Are you including current events into your curriculum on a regular basis?  Do your students know what’s going on in their world and can they discuss it?  This process begins in nursery school and it never ends. It should be a weekly part of every good curriculum – articles from reliable sources and scheduled discussion (including around the dinner table) are vital to the informed mind. It’s easy to get so busy that we’re tempted to leave this out. Don’t. Because if you do, well, I don’t have to tell you.

Ask the mayor of New Jersey.

Is ADHD Becoming Obsolete?

Lots of jobs already require people to balance two phones, a computer, a live conversation and three pads of data.

Will a student with the skill set needed for listening to a single conversation and thinking slowly and carefully do as well in these jobs as one who is used to playing with lots of windows open on a computer screen, listening in on several conversations at once or running a few different tasks at the same time?

ADHD students spend their lives doing that every day.  They’re fine in a fast-paced, unique environment.  It’s slowing down for a classroom where they run into problems.  But more and more, our world is changing in a way that accommodates their style.

Will the slower, more reflective thinkers who have usually done well in the classroom become the attention deficit students in the classroom of tomorrow?

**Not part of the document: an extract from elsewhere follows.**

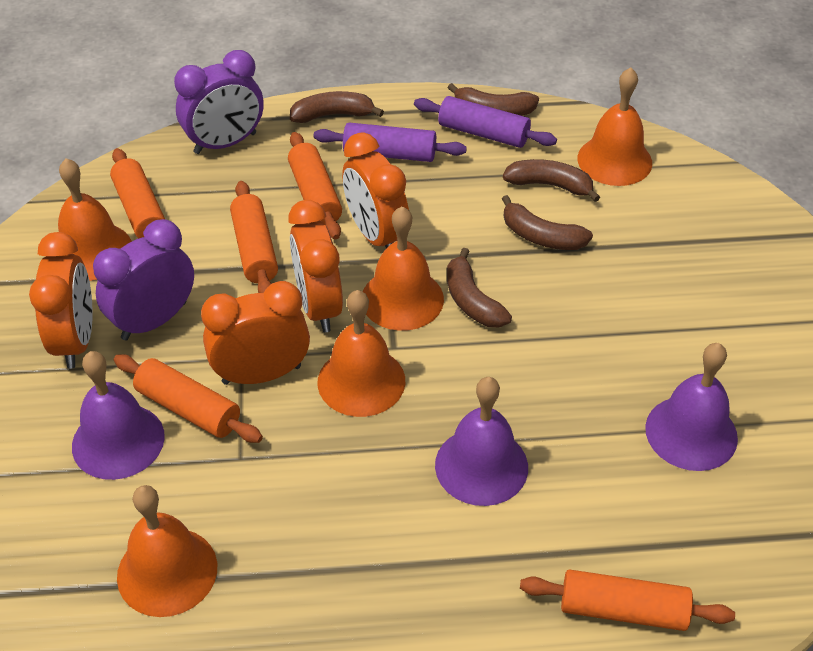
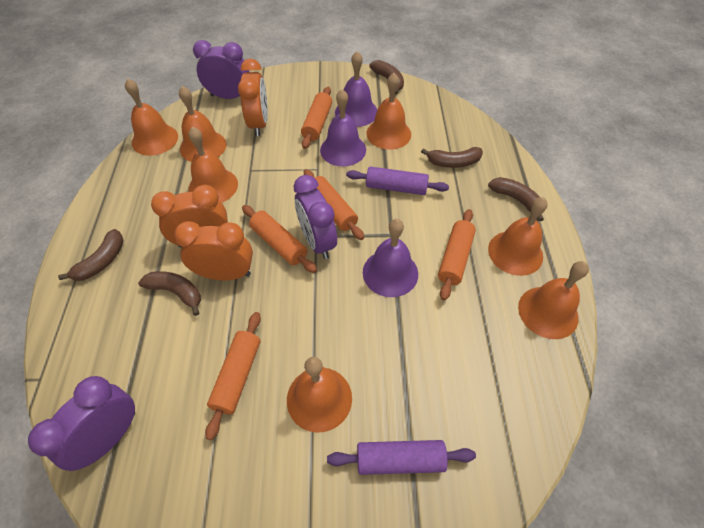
orange bell: 5 -> 7
orange clock: 4 -> 3
purple clock: 2 -> 3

And if so, what would that classroom look like?

Whatever it Takes

While there were kudos and complaints about the movie Waiting for Superman, Geoffrey Canada got a few things exactly right.  His philosophy of doing “whatever it takes” to help students succeed is good education. Assess, plan, implement, re-assess.

Administrators need to assure their teachers can do this for their students. Instead of burdening them with unnecessary paperwork and meetings about obscure topics, teachers need to be empowered with making decisions about how they can support students – doing whatever it takes to help their students succeed in their unique environments.

Canada also assures students he’ll stick with them all the way through the educational process.  This is tough for individual teachers, as they don’t work with children year after year, and it’s the place where schools most often fail children as they grow older and subjects are compartmentalized.  Elementary teachers teach students.  High school teachers teach subjects. They can stop seeing the person in the seat because they’re not with them long enough.  We see the results in falling test scores as students reach upper grades. Schools need to stick with their kids.

Someone might say, “What is the job of the student here? Shouldn’t these kids be inner-motivated?”

Sure.  In a perfect world, we all should be. We should do our jobs because we love our work and shouldn’t need rewards for a job well done — not even a pat on the back.  But how many people do you know (other than yourself, of course) who are like that?  Our job as educators is to find a way in – to work with the attractions and distractions of our students’  lives and make it all relevant.

As educators, we’re shaping our students thinking and habits and helping prepare them for their future. One day they’ll grow into their running shoes — but for now our job is to help them get to the starting line.